Rao’s book deals with facts and refrains from giving the author’s opinion on either events or personalities. Simple style with near avoidance of subjective adjectives makes the book highly readable, authentic and informative.
Rao’s account makes it clear that governments at all levels need to take communication seriously in order to avoid media trials or major trust gaps with the common people. Proper and timely communication also facilitates policy implementation. When Manmohan Singh as finance minister had to take some harsh measures to rejuvenate the collapsing Indian economy in 1991, he had no idea that the ground for it had already been cleared by the senior bureaucrats and policymakers. He took measures that, in short term, were very harsh on people, but didn’t invite criticism from press or a public backlash. It seems bureaucrats had briefed media over many months on the national financial emergency hence it did not create panic or unrest.
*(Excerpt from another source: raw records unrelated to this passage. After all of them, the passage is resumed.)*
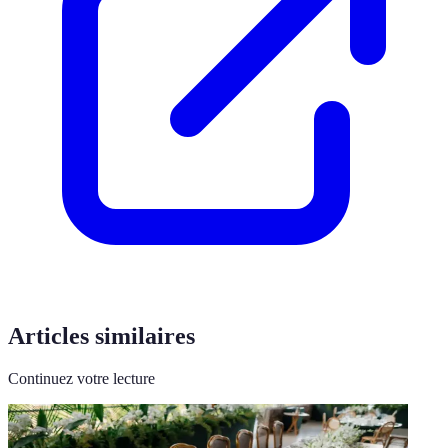
Articles similaires
Continuez votre lecture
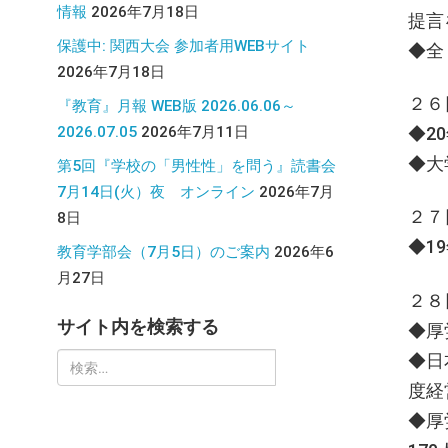
情報
2026年7月18日
提言
保護中: 関西大会 参加者用WEBサイト
◆全
2026年7月18日
２６
『教育』月報 WEB版 2026.06.06～
2026.07.05
2026年7月11日
◆2
◆大
第5回『学校の「男性性」を問う』読書会
7月14日(火）夜 オンライン
2026年7月
２７
8日
◆1
教育学部会（7月5日）のご案内
2026年6
月27日
２８
サイト内を検索する
◆厚
◆日
検
度経
索:
◆厚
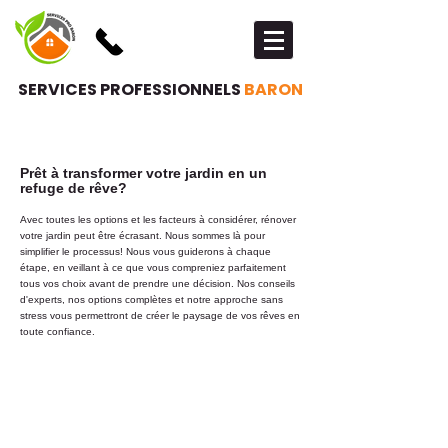
SERVICES PROFESSIONNELS
BARON
Prêt à transformer votre jardin en un
refuge de rêve?
Avec toutes les options et les facteurs à considérer, rénover
votre jardin peut être écrasant. Nous sommes là pour
simplifier le processus! Nous vous guiderons à chaque
étape, en veillant à ce que vous compreniez parfaitement
tous vos choix avant de prendre une décision. Nos conseils
d'experts, nos options complètes et notre approche sans
stress vous permettront de créer le paysage de vos rêves en
toute confiance.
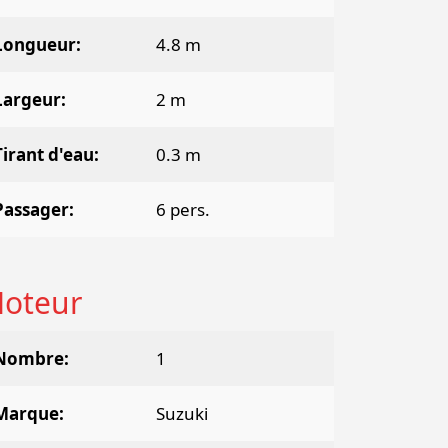
Longueur
4.8 m
Largeur
2 m
Tirant d'eau
0.3 m
Passager
6 pers.
oteur
Nombre
1
Marque
Suzuki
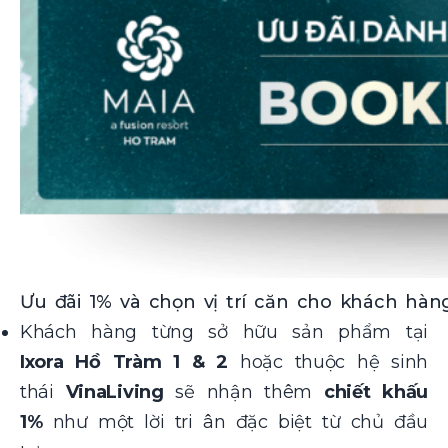
Ưu đãi 1% và chọn vị trí căn cho khách hà
Khách hàng từng sở hữu sản phẩm tại
Ixora Hồ Tràm 1 & 2
hoặc thuộc hệ sinh
thái
VinaLiving
sẽ nhận thêm
chiết khấu
1%
như một lời tri ân đặc biệt từ chủ đầu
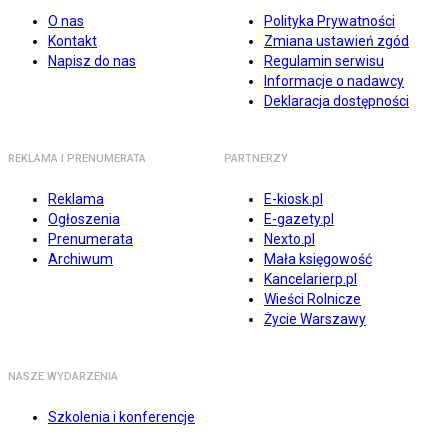
O nas
Polityka Prywatności
Kontakt
Zmiana ustawień zgód
Napisz do nas
Regulamin serwisu
Informacje o nadawcy
Deklaracja dostępności
REKLAMA I PRENUMERATA
PARTNERZY
Reklama
E-kiosk.pl
Ogłoszenia
E-gazety.pl
Prenumerata
Nexto.pl
Archiwum
Mała księgowość
Kancelarierp.pl
Wieści Rolnicze
Życie Warszawy
NASZE WYDARZENIA
Szkolenia i konferencje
However, later the same Manmohan Singh as prime minister had failed in winning people’s trust; and the Congress lost elections on the issue of adverse impact of reforms on prices. How did the Congress government lose its rapport with the media and people?
The book deals with the author’s experience of conflict situations in the Middle East, 1965 and 1971 Indo-Pak wars, the IPKF operations in Sri Lanka, Punjab and Kashmir terrorism. A firm and clear communication policy had helped the Indian army in defeating Pakistan and liberating Bangladesh in 1971, while a lack of it had created a mess in Kashmir in the initial years of Pakistan-backed militancy.
Also, while the Indian army seemed ill-equipped in front of the Pakistan army’s American arsenal in 1965, and had won the war only because of it’s brave soldiers, the defence forces were soon to realise the importance of telling the country men about their need of modern arms and ammunition.
The book could provide many a good lesson for the Modi government which has very little interaction with the media and tries to believe in its own hyperbole.